### DATA SUPPLIED:
╔══
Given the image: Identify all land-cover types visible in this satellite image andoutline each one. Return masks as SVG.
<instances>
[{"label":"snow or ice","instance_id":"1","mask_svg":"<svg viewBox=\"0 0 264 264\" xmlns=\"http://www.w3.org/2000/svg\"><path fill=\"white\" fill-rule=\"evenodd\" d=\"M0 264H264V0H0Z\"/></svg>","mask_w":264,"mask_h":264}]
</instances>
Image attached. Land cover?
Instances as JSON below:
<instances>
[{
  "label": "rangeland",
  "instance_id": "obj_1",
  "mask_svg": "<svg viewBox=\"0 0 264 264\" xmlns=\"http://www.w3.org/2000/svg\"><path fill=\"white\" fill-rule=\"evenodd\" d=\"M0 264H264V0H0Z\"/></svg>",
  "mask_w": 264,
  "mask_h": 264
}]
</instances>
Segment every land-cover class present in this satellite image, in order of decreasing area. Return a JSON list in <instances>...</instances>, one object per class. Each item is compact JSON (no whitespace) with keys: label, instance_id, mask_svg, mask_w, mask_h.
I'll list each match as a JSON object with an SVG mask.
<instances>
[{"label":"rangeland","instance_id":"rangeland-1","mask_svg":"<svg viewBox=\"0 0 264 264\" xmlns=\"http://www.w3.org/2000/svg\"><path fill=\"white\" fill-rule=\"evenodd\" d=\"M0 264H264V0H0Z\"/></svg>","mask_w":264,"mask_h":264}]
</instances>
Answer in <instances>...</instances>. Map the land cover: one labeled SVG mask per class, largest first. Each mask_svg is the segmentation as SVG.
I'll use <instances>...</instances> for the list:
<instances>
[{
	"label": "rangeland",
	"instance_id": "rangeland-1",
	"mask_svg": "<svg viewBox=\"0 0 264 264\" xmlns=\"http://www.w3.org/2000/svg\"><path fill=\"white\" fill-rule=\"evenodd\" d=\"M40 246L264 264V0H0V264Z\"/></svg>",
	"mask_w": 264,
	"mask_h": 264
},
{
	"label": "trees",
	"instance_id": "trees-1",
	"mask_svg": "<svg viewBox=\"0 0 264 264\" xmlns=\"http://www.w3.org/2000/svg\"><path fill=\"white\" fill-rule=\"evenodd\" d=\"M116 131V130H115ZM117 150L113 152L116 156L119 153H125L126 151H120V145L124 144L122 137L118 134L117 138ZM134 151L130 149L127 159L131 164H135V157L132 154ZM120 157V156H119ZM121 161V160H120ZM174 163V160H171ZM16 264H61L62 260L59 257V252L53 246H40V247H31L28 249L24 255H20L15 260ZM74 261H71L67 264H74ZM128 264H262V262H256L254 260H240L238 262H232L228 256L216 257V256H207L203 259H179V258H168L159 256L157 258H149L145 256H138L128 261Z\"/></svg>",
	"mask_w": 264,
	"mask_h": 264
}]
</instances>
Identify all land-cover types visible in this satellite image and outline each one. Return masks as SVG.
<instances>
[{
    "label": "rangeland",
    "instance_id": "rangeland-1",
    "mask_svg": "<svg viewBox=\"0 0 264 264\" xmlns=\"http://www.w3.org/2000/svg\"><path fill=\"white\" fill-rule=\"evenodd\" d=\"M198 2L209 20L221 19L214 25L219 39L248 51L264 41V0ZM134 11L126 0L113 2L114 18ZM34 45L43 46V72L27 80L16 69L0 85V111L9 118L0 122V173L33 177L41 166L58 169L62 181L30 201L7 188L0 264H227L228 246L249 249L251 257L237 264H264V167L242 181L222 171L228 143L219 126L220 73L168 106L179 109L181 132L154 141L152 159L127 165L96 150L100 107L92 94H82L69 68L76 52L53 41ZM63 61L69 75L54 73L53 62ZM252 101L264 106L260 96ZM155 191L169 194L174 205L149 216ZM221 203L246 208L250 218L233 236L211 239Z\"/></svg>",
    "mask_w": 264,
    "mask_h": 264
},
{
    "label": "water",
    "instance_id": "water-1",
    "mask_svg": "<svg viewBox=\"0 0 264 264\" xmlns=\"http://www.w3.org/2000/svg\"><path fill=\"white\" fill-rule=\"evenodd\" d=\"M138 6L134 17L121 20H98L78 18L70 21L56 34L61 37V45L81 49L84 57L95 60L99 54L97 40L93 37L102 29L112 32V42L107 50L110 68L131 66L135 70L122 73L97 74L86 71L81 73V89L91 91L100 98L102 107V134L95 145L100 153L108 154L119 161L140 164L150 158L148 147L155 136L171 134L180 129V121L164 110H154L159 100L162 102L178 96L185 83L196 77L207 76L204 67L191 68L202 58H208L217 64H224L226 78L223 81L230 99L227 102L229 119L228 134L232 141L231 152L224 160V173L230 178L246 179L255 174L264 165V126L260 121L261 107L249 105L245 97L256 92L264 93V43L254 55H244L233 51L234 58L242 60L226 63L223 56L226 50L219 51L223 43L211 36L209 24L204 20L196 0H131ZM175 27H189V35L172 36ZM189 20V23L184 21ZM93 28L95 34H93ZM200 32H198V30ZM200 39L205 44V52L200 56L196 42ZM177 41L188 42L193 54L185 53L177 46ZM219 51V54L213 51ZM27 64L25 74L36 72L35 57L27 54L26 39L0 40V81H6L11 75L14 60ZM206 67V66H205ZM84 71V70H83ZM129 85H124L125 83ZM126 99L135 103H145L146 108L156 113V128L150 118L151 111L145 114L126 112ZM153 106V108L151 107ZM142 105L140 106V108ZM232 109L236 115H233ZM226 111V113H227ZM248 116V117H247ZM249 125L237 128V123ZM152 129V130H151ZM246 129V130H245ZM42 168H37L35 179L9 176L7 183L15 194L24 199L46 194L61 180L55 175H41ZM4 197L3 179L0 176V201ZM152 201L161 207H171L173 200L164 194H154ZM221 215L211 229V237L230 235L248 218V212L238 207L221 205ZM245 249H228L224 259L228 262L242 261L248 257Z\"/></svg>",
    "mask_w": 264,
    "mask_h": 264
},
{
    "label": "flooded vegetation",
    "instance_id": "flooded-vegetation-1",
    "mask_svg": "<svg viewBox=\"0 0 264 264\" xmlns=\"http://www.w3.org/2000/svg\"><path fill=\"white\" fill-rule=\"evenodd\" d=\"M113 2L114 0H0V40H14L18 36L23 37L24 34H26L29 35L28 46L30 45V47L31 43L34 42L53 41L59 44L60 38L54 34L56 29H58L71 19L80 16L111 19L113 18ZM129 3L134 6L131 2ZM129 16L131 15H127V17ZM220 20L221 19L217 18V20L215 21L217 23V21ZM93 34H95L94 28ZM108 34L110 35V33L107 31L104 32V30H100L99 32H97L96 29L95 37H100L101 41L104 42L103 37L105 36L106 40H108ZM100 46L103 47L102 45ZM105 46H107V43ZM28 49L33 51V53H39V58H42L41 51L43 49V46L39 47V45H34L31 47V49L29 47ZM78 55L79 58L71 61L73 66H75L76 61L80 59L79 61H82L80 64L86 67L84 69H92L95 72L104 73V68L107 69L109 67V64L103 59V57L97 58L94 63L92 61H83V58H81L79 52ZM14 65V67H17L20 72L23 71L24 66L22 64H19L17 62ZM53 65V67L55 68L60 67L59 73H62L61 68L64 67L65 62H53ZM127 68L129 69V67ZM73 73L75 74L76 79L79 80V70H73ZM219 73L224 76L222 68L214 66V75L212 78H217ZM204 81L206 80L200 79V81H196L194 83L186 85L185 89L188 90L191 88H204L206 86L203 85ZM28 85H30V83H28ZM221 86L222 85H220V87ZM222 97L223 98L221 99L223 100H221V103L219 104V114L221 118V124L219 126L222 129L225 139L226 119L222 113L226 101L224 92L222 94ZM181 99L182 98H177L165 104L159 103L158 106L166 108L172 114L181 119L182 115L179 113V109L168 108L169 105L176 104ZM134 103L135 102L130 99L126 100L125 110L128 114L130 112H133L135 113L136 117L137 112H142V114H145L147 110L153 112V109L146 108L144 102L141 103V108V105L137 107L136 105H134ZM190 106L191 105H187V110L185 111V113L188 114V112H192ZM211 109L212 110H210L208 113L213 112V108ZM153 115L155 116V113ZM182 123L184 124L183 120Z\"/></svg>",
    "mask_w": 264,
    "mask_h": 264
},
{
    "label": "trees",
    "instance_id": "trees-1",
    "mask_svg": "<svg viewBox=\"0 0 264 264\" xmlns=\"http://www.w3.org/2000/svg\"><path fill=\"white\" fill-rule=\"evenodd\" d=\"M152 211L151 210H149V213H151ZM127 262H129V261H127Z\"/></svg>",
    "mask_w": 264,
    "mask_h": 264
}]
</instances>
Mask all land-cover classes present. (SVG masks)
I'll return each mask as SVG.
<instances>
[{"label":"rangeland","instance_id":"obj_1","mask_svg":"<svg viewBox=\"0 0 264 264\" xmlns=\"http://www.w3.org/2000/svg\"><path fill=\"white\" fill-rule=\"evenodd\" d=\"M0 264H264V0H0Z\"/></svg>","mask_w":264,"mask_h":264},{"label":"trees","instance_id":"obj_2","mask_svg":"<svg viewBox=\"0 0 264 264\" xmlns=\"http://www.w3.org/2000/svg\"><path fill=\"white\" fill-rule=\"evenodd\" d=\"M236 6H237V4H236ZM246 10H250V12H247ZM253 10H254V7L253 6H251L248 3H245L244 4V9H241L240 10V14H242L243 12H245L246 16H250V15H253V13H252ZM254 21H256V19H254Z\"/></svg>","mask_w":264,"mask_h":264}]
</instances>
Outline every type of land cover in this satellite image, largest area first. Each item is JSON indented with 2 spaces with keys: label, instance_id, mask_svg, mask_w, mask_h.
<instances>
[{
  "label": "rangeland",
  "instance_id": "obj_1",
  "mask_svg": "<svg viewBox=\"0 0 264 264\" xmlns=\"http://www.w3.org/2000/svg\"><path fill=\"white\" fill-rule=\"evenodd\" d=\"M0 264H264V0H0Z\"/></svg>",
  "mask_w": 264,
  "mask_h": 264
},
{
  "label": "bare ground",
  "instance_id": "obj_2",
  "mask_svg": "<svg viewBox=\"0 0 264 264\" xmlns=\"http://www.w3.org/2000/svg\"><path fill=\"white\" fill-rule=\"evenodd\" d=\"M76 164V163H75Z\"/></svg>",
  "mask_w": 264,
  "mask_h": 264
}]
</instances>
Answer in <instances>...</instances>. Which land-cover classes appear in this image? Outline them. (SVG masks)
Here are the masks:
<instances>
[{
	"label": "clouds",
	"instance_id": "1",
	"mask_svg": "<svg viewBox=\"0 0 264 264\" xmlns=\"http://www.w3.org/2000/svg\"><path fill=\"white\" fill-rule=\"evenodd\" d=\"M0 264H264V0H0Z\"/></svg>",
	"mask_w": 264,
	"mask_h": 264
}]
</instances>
╚══
### CHALLENGE:
Gather every line of the listing above that contains the string "flooded", matching case exactly, and copy each one.

### RESULT OF THE TASK:
    "label": "flooded vegetation",
    "instance_id": "flooded-vegetation-1",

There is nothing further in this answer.